Does terms.train need the pipeline if not merge_entities and not merge_nounchunks?

terms
spacy

(Madhu Jahagirdar) #1

I have been using prodigy to train on 5 million document records and the current rate at which it is processing it will take 6-7 days, which is quite a long time. I was trying to optimize this a bit. When I disable all pipelines except senteniczer the performance is hugely better. My question is, if I am not using merge_entities or merge_nounchunks and my only use case right now is text classification, can I disable all the pipelines except senteniczer and does impact the accuracy of the classifier or ?


(Matthew Honnibal) #2

If you’re not using merge_entities and you’re not using merge_nounchunks, yes you should disable the other pipeline components. We’ll look at doing this automaticaly.


(Madhu Jahagirdar) #3

Disable the tagging (POS) as well ?


(Matthew Honnibal) #4

Sure, yes.


(Madhu Jahagirdar) #5

Merged from thread Pipeline Sequence

@honnibal @ines

Is there any sequence in which I should add the pipeline.
For custom terms.train I am adding the following sequence and getting error:

 nlp = spacy.blank(lang)
 print("Using blank spaCy model ({})".format(lang))
 nlp.add_pipe(nlp.create_pipe('sentencizer'))
 nlp.add_pipe(nlp.create_pipe('tagger'))
 nlp.add_pipe(nlp.create_pipe('parser'))

Using blank spaCy model (en)
22:06:50 - 'pattern' package not found; tag filters are not available for English
Traceback (most recent call last):
  File "/usr/lib/python3.5/runpy.py", line 184, in _run_module_as_main
    "__main__", mod_spec)
  File "/usr/lib/python3.5/runpy.py", line 85, in _run_code
    exec(code, run_globals)
  File "/home/madhujahagirdar/cnn-annotation/venv/lib/python3.5/site-packages/prodigy/__main__.py", line 254, in <module>
    controller = recipe(*args, use_plac=True)
  File "cython_src/prodigy/core.pyx", line 152, in prodigy.core.recipe.recipe_decorator.recipe_proxy
  File "/home/madhujahagirdar/cnn-annotation/venv/lib/python3.5/site-packages/plac_core.py", line 328, in call
    cmd, result = parser.consume(arglist)
  File "/home/madhujahagirdar/cnn-annotation/venv/lib/python3.5/site-packages/plac_core.py", line 207, in consume
    return cmd, self.func(*(args + varargs + extraopts), **kwargs)
  File "/home/madhujahagirdar/cnn-annotation/venv/lib/python3.5/site-packages/prodigy/recipes/terms.py", line 57, in train_vectors
    for doc in nlp.pipe((eg['text'] for eg in stream)):
  File "/home/madhujahagirdar/cnn-annotation/venv/lib/python3.5/site-packages/spacy/language.py", line 564, in pipe
    for doc in docs:
  File "pipeline.pyx", line 400, in pipe
  File "pipeline.pyx", line 405, in spacy.pipeline.Tagger.predict
AttributeError: 'bool' object has no attribute 'tok2vec

Additionally, if I use only sentencizer and create word2vec model and if I dont use merge_entities and merge_nounchunks in my textcat.batchtrain would it have any impact on the classificaion performance.
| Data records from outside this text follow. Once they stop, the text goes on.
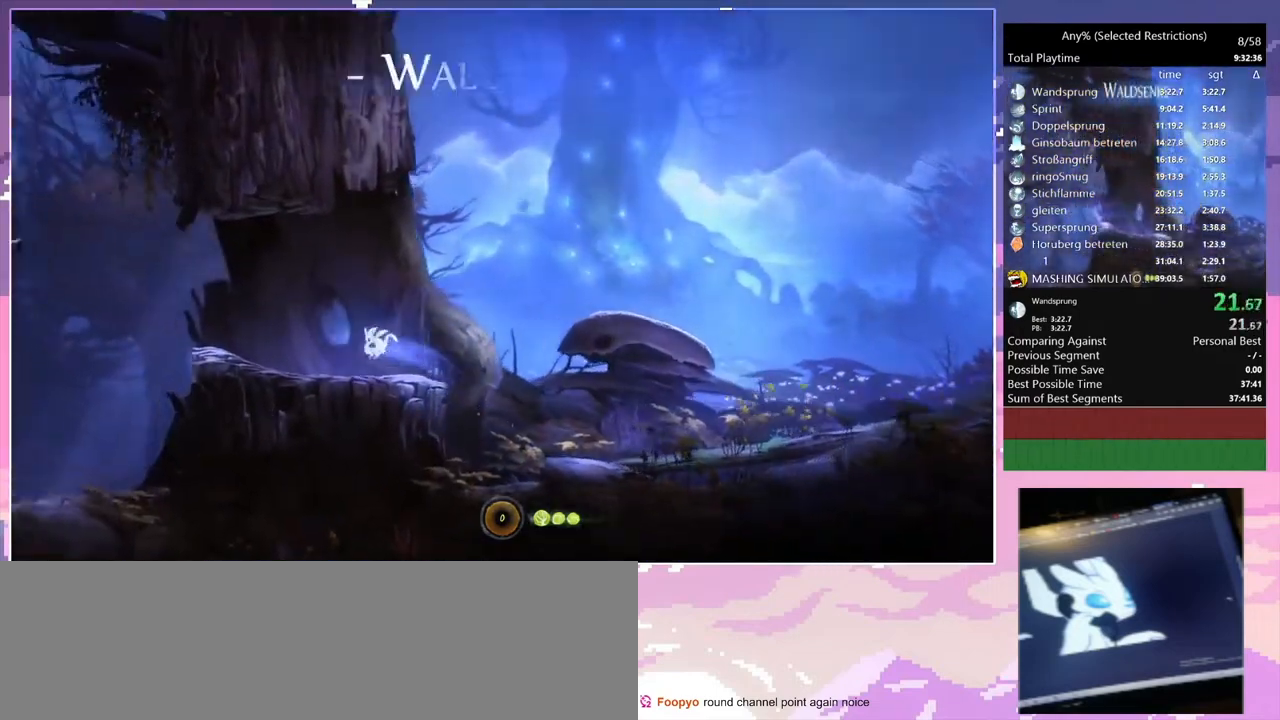
{"keys": ["q"], "events": [[333, "space", "down"], [367, "space", "up"]]}
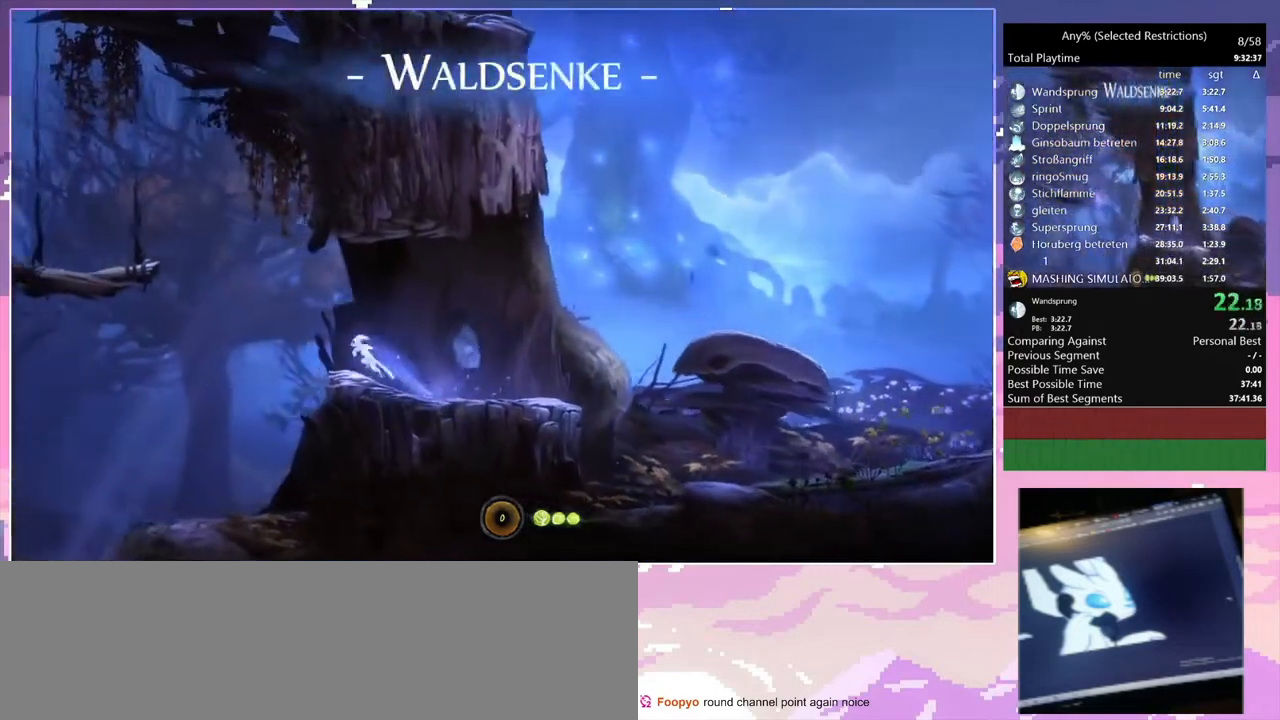
{"keys": ["q"], "events": [[167, "space", "down"], [500, "space", "up"]]}
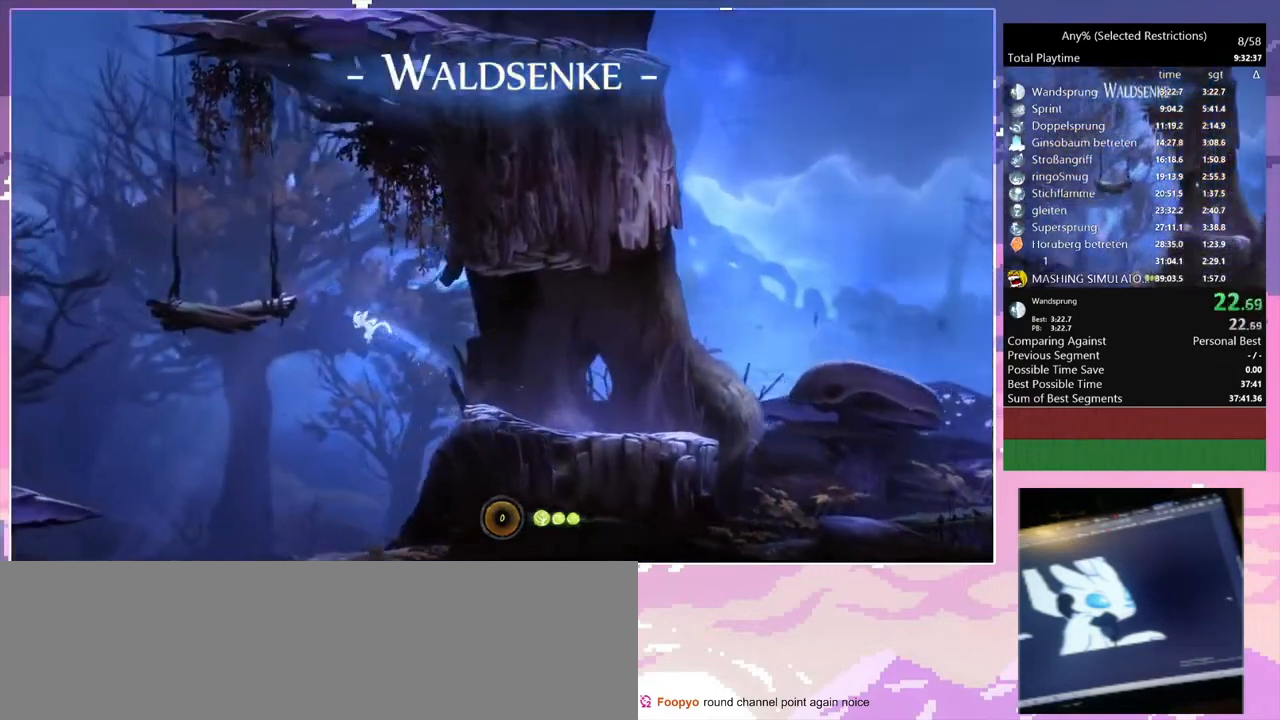
{"keys": ["q"], "events": []}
With all the pipeline components, for 5 million documents its taking 5-7 days. Any help would be appreciated.


(Matthew Honnibal) #6

The terms.teach recipe only trains word vectors. There’s no reason to add blank tagger, parser or entity objects to the pipeline — they won’t be trained. The specific error you’re seeing above is due to not calling nlp.begin_training() to initialize the models; however the real problem is that you shouldn’t be adding these components to the pipeline in this recipe.